Interpretable Outlier Detection with Counts Outlier Detector (COD)
Overview of the Counts Outliers Detector (COD)
COD extends the idea of histogram-based outlier detection and supports multi-dimensional histograms. This allows COD to identify outliers that are rare combinations of 2, 3, or more values, as well as the rare single values that can be detected by standard (1d) histogram-based methods such as HBOS. It can catch unusual single values such as heights of 7’2”, and can also catch where a person has an age of 2 and a height of 5’10”.
We look at 2d histograms first, but COD can support histograms up to 6 dimensions (we describe below why it does not go beyond this, and in fact, using only 2 or 3 or 4 dimensions will often work best).

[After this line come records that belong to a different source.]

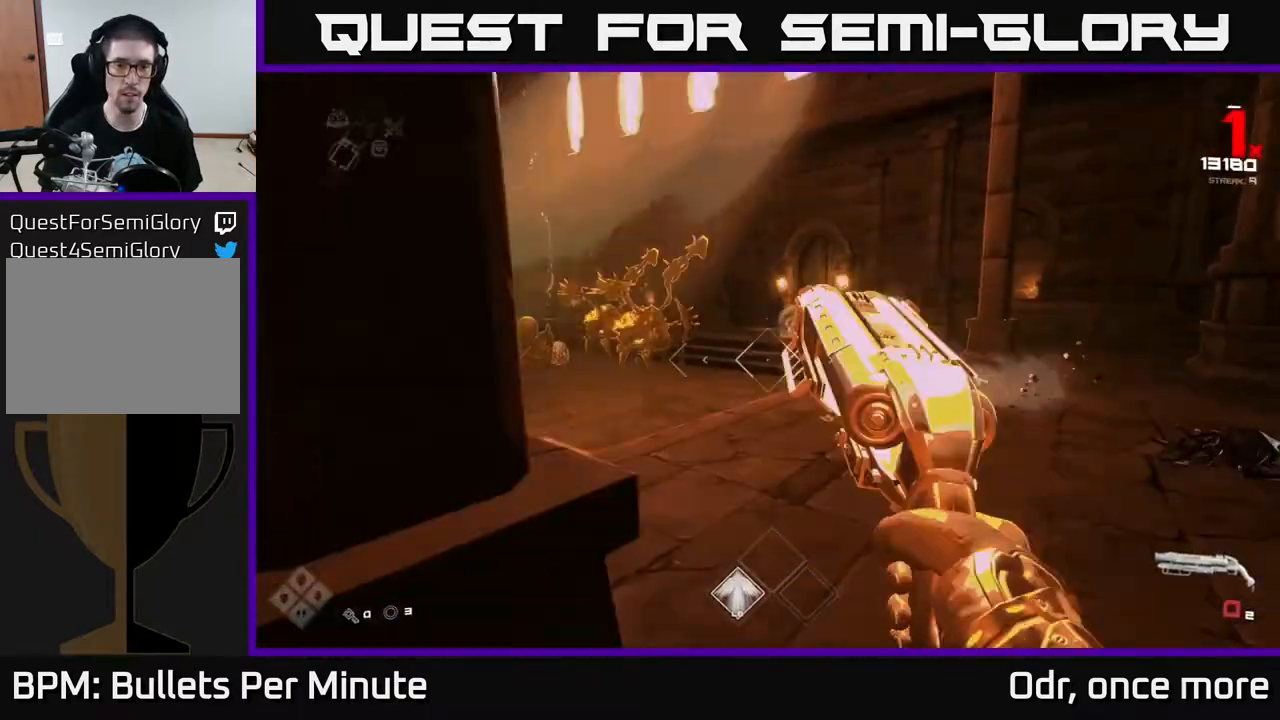
{"dt_ms": 500, "buttons": [], "left_stick": "left", "right_stick": "center", "events": [[67, "left_stick", "center"], [83, "R1", "up"], [150, "left_stick", "up-left"], [350, "left_stick", "center"], [417, "left_stick", "left"]]}
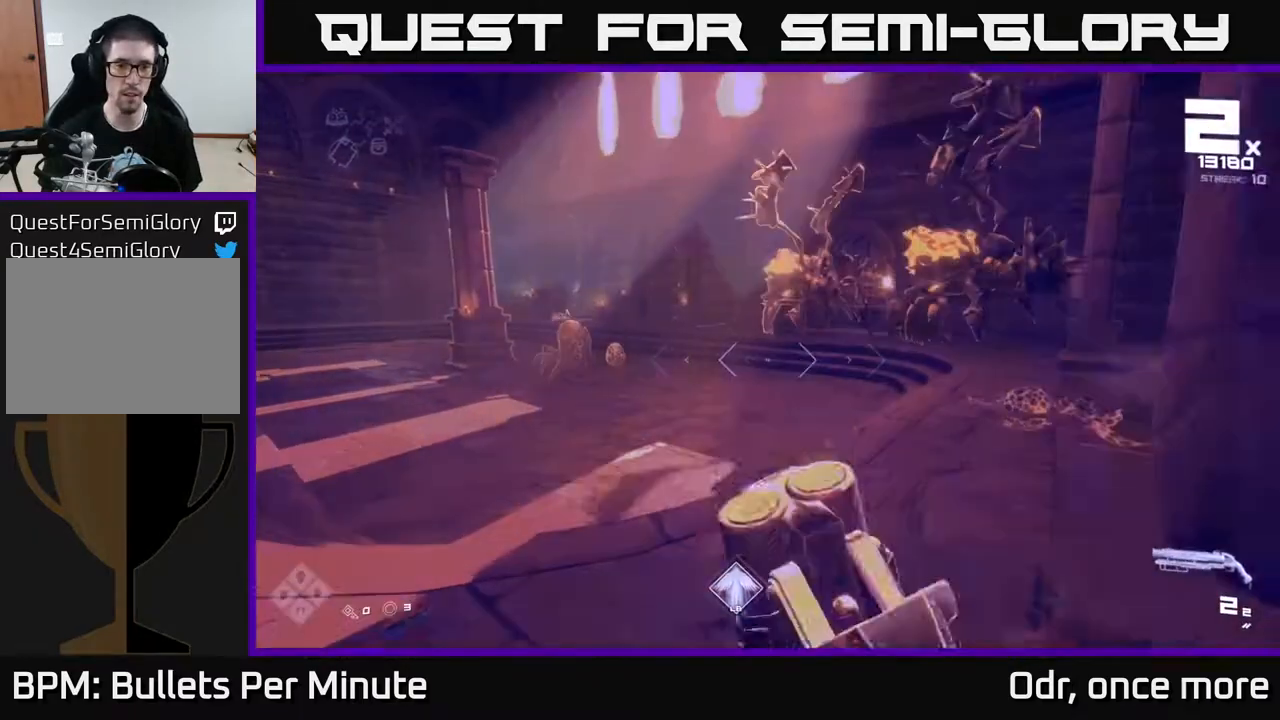
{"dt_ms": 500, "buttons": [], "left_stick": "down-left", "right_stick": "center", "events": [[100, "right_stick", "up-right"], [117, "left_stick", "center"], [233, "R2", "down"], [233, "left_stick", "left"], [267, "right_stick", "down-right"], [300, "R2", "up"], [383, "left_stick", "center"], [433, "right_stick", "center"], [500, "left_stick", "down-left"]]}
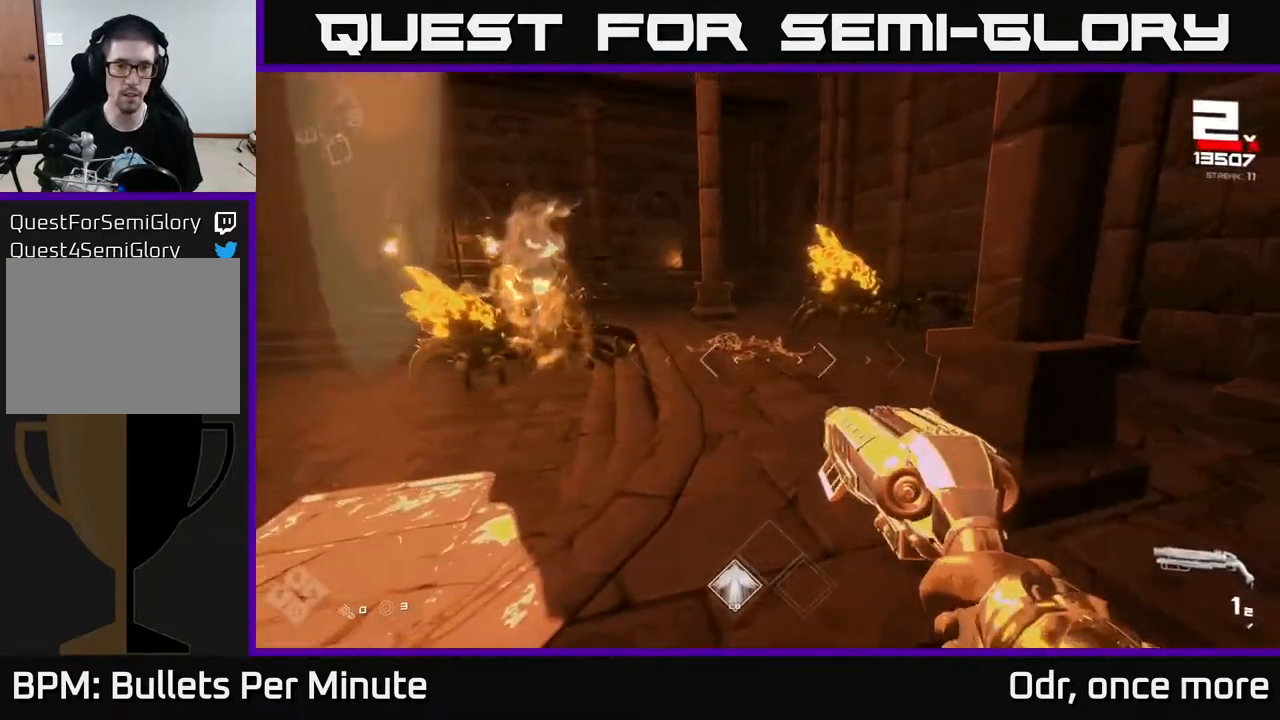
{"dt_ms": 1000, "buttons": [], "left_stick": "left", "right_stick": "right"}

A 2d histogram can be viewed similarly as a heatmap. In the image below we see a histogram in 2d space where the data in each dimension is divided into 13 bins, creating 169 (13 x 13) bins in the 2d space. We can also see one point (circled) that is an outlier in the 2d space. This point is in a bin with very few items (in this case, only one item) and so can be identified as an outlier when examining this 2d space.
This point is not an outlier in either 1d space; it is not unusual in the x dimension or the y dimension, so would be missed by HBOS and other tools that examine only single dimensions at a time.
As with HBOS, COD creates a 1d histogram for each single feature. But then, COD also creates a 2d histogram like this for each pair of features, so is able to detect any unusual pairs of values. The same idea can then be applied to any number of dimensions. It is more difficult to draw, but COD creates 3d histograms for each triple of features (each bin is a cube), and so on. Again, it calculates the counts (using the training data) in each bin and is able to identify outliers: values (or combinations of values) that appear in bins with unusually low counts.
The Curse of Dimensionality
Although it’s effective to create histograms based on each set of 2, 3, and often more features, it is usually infeasible to create a histogram using all features, at least if there are more than about 6 or 7 features in the data. Due to what’s called the curse of dimensionality, we may have far more bins than data records.
For example, if there are 50 features, even using only 2 bins per feature, we would have 2 to the power of 50 bins in a 50d histogram, which is certainly many orders of magnitude greater than the number data records. Even with only 20 features (and using 2 bins per feature), we would have 2 to the power of 20, over one million, bins. Consequently, we can end up with most bins having no records, and those bins that do have any, containing only one or two items.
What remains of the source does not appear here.